Can the Cavs Pull Off the Unthinkable?

There are some games in sports that make you ask, "Did all of that really just happen?” Sunday night's Game 2 of the NBA Finals, a 95-93 overtime win by Cleveland at Golden State, was certainly one of those games.

Let's run down several of the more bizarre things.

There was Steph Curry having an unimaginably bad game, along with most of the rest of the Warriors' offense, save Klay Thompson. The frantic Warriors comeback at the end of regulation. The cringe-inducing officiating.

David Blatt's benching of an excellent Timofey Mozgov after the third quarter due to small-ball doublethink. J.R. Smith's moronic fouls. Marreese Speights' unreal blown dunk. The sloppy offense and general bricklaying from the playoffs' two most efficient offenses.

And all of this came against the subtext of the Cavs playing without Kyrie Irving, out for the rest of the playoffs with a broken kneecap.

Despite everything, the fact is that the NBA title is still up for grabs, and an improbable question must be asked as Cleveland goes back home: can the Cavs do the unthinkable and win the championship against the juggernaut that is the 2014-15 Warriors?

The very simple answer is that if they play defense and rebound like they did in Game 2 against Golden State, absolutely anything is possible, including a five-game series win.

But logically and realistically, games where the Warriors score just over 0.9 points per possession, get dominated on the glass and have their starters shoot a mere 38 percent from the floor, including Klay Thompson's excellent game, are not going to grow on trees.

At this stage in playoffs, if you've been watching the whole way through, you might be inclined to say that Cleveland's defense is a known, great quantity that very well could be strong enough to take home a championship after being somewhat pedestrian through the regular season. But Golden State's performance on offense in Game 2 was its worst of the playoffs, even weaker than Games 2 and 3 against Memphis.

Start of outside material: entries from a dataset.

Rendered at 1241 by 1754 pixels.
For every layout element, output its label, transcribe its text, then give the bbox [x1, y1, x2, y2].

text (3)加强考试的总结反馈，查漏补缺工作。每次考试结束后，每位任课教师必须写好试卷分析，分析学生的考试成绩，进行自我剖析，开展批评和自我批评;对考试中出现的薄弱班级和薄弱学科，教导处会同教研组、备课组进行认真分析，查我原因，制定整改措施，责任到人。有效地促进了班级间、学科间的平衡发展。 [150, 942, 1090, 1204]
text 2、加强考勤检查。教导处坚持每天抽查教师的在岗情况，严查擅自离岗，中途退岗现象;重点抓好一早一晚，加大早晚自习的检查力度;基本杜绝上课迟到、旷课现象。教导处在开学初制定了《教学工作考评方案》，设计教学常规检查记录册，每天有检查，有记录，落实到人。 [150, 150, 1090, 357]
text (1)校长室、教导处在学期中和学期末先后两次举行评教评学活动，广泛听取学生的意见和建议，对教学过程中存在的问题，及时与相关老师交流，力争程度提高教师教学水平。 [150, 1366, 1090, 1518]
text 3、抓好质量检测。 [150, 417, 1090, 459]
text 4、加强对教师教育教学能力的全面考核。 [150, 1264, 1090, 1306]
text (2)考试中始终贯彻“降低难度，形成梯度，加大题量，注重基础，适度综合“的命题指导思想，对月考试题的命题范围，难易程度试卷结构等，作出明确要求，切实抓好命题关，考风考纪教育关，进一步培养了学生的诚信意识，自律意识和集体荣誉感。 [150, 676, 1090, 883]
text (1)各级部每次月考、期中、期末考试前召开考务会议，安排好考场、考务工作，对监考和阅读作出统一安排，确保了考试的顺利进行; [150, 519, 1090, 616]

Some of the shots the Warriors missed, even the contested outside jumpers, were ones that fall at an above-league average clip, and have through a not-so-trivial sample size of 98 games before Sunday. Where Cleveland actually shot worse than Golden State in Game 2, the Cavs' 38 percent effective field goal percentage feels like a more accurate result due to the limited offensive firepower Cleveland has outside of LeBron James.

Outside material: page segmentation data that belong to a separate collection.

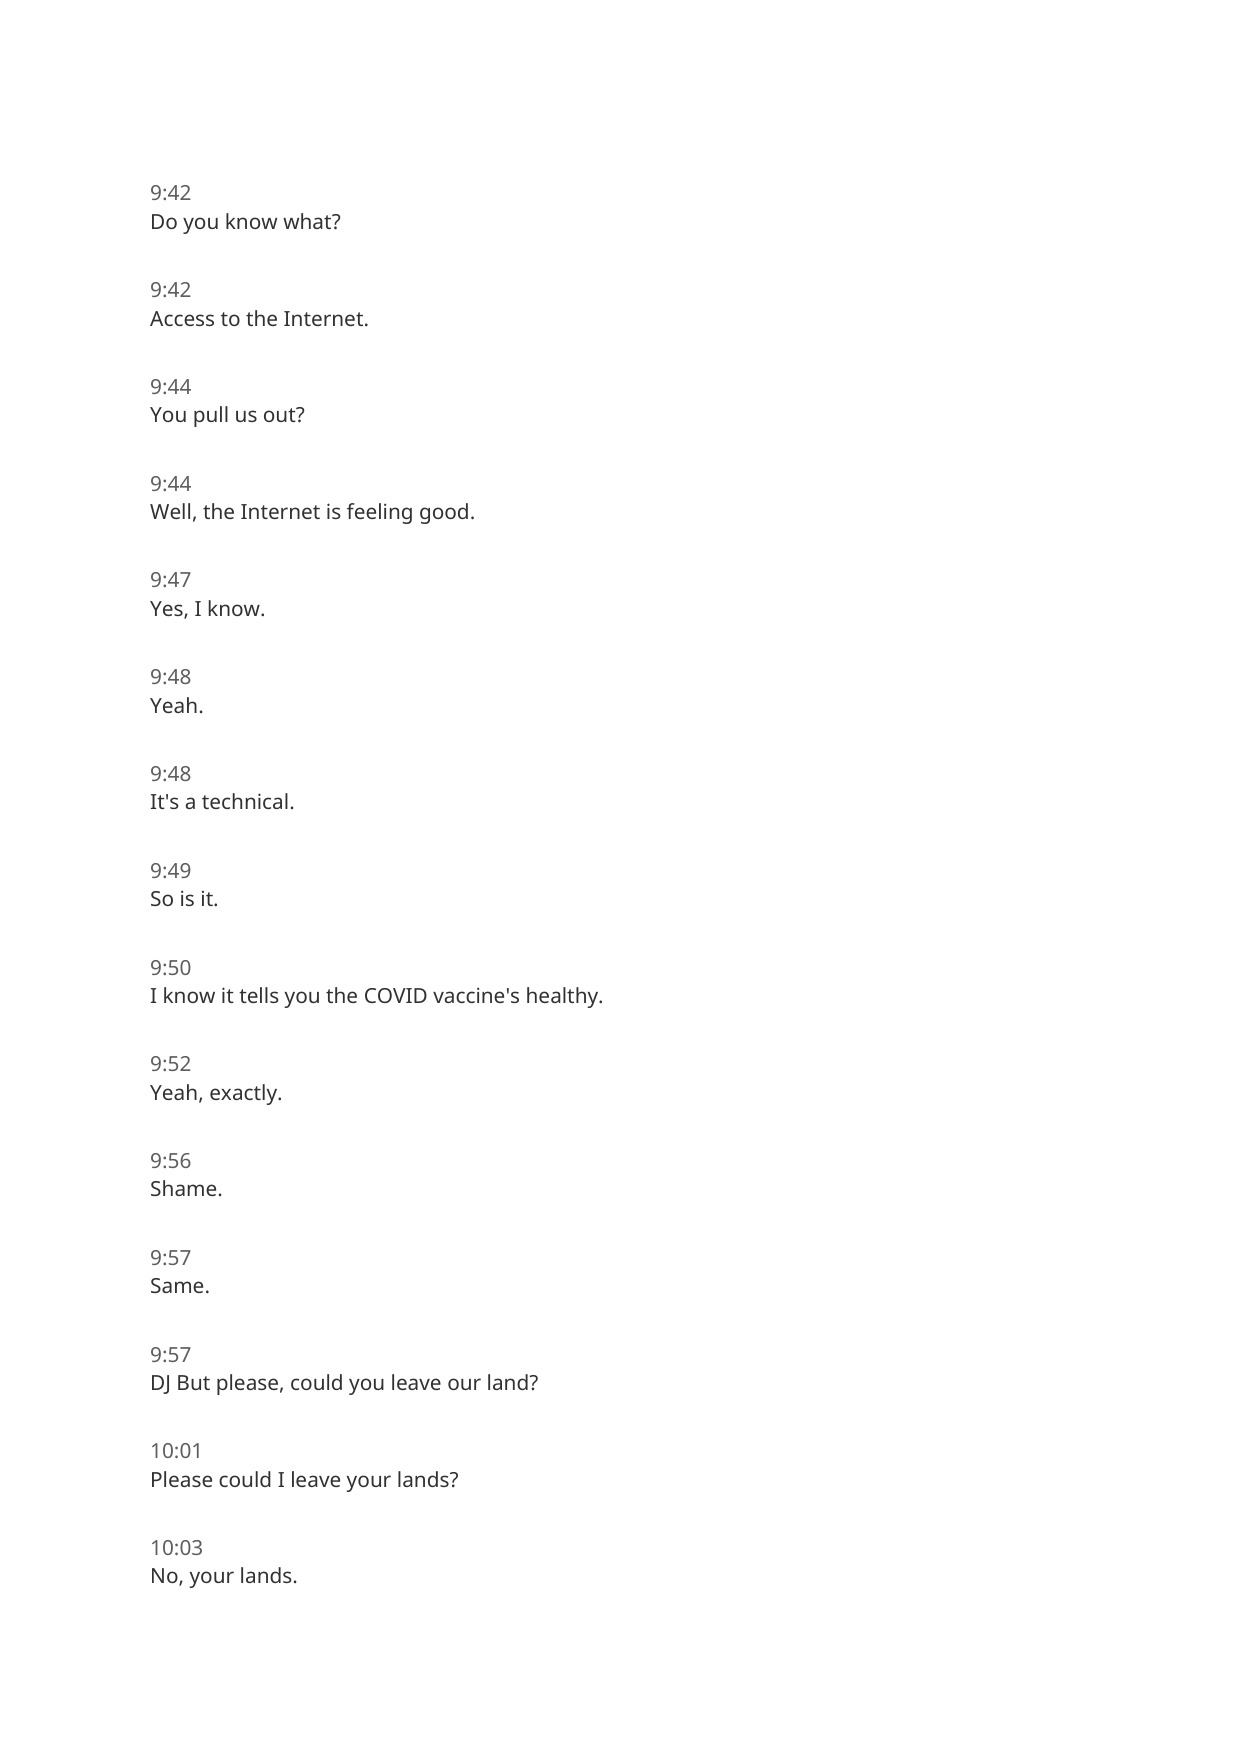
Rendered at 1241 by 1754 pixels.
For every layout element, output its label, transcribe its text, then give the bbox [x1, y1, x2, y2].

text 9:42 Access to the Internet. [150, 247, 1090, 332]
text 10:03 No, your lands. [150, 1505, 1090, 1590]
text 10:01 Please could I leave your lands? [150, 1408, 1090, 1493]
text 9:42 Do you know what? [150, 150, 1090, 235]
text 9:48 Yeah. [150, 634, 1090, 719]
text 9:57 DJ But please, could you leave our land? [150, 1311, 1090, 1397]
text 9:44 You pull us out? [150, 343, 1090, 429]
text 9:48 It's a technical. [150, 731, 1090, 816]
text 9:57 Same. [150, 1214, 1090, 1300]
text 9:56 Shame. [150, 1118, 1090, 1203]
text 9:49 So is it. [150, 827, 1090, 913]
text 9:47 Yes, I know. [150, 537, 1090, 622]
text 9:44 Well, the Internet is feeling good. [150, 440, 1090, 526]
text 9:50 I know it tells you the COVID vaccine's healthy. [150, 924, 1090, 1009]
text 9:52 Yeah, exactly. [150, 1021, 1090, 1106]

There's also the issue of depth. Cleveland was relatively fresh due to the extra off day between Games 1 and 2, but due to injuries, the Cavs are now down to a seven-man rotation, several of whom are extremely limited on offense or just playing awful basketball on that end of the floor.

The Cavs do have few more-sustainable factors going for them in this series. One is that they're absolutely controlling tempo and not letting Golden State kill them in transition. Both games so far this series have been in the 90-possession range, right around Cleveland's playoff average. Without Irving and Kevin Love, they need this series to be a grind-out, late-'90s style of basketball.

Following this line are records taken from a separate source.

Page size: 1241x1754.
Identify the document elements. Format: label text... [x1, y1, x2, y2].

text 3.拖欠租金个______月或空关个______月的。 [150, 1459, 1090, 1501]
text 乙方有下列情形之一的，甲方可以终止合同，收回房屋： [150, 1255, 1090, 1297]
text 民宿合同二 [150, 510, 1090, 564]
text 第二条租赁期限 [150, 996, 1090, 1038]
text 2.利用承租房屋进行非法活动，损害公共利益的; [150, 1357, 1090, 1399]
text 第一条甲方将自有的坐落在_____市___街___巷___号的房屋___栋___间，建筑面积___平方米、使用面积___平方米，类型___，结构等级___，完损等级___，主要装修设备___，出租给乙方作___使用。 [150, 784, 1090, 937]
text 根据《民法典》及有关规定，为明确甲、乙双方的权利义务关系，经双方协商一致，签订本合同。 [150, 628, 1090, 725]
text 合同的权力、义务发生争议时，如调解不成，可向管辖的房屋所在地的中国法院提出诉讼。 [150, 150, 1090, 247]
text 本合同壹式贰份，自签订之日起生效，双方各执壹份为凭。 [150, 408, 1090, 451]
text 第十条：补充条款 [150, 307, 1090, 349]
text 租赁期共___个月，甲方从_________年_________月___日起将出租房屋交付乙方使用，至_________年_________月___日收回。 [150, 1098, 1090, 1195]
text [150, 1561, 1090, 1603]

The other is that Cleveland is doing a fantastic job on the glass, with the offensive rebounding of Tristan Thompson and Mozgov being a particular strength.

All rebounding is of course crucial, and the Cavs are doing an excellent job on the defensive glass as well, but the domination on the offensive glass in these playoffs by Cleveland means so much against Golden State. When Thompson and Mozgov can stay at home on missed Cavs shots, and rebound a fair number of them, it frees the other players to get back in transition and prevent Warriors run-outs.

And of course, the Cavs have the best player in the world on their team. While a lot was written in the first half of the season about how LeBron was perhaps past his peak due to the wear-and-tear on his body throughout four straight years of playing close or more than 100 games each years plus Olympics, that all seems to have been put to rest over the past four months or so, and especially in these playoffs.

So far in the first two Finals games, LeBron looks about as physically powerful as he was at his 2011-13 Miami peak, and is finding more ways than ever to carry the rest of his supporting cast. Sure, you want him to shoot better than 11-of-34, but you really can't do much better than scoring or assisting 22 of your team's 29 baskets in a Finals game against the league's best defense.

While thinking about all-time historical placement can be an absolutely exercise in futility and devolve into lowest-common-denominator garbage, you can't help but think about what this undermanned title could do for LeBron's legacy.

By the time he retires, LeBron will go down as the greatest small forward ever. A title this year, with a seven-man rotation for the balance of the Finals and missing two All-Stars, would immediately vault him to that title and cement him as an indisputable top-five player ever should he never dribble a ball again. I'll let Twitter, Facebook, and ESPN shows I don't watch bring up the impossible Michael Jordan comparisons.

But we're at least a week from those hypotheticals coming to fruition. A Cleveland title, even with home-court advantage now on its side, still looks like the unlikelier proposition. Yet, it's at least a conversation as the series shifts to Quicken Loans Arena, and not too many people would have believed that on Sunday afternoon.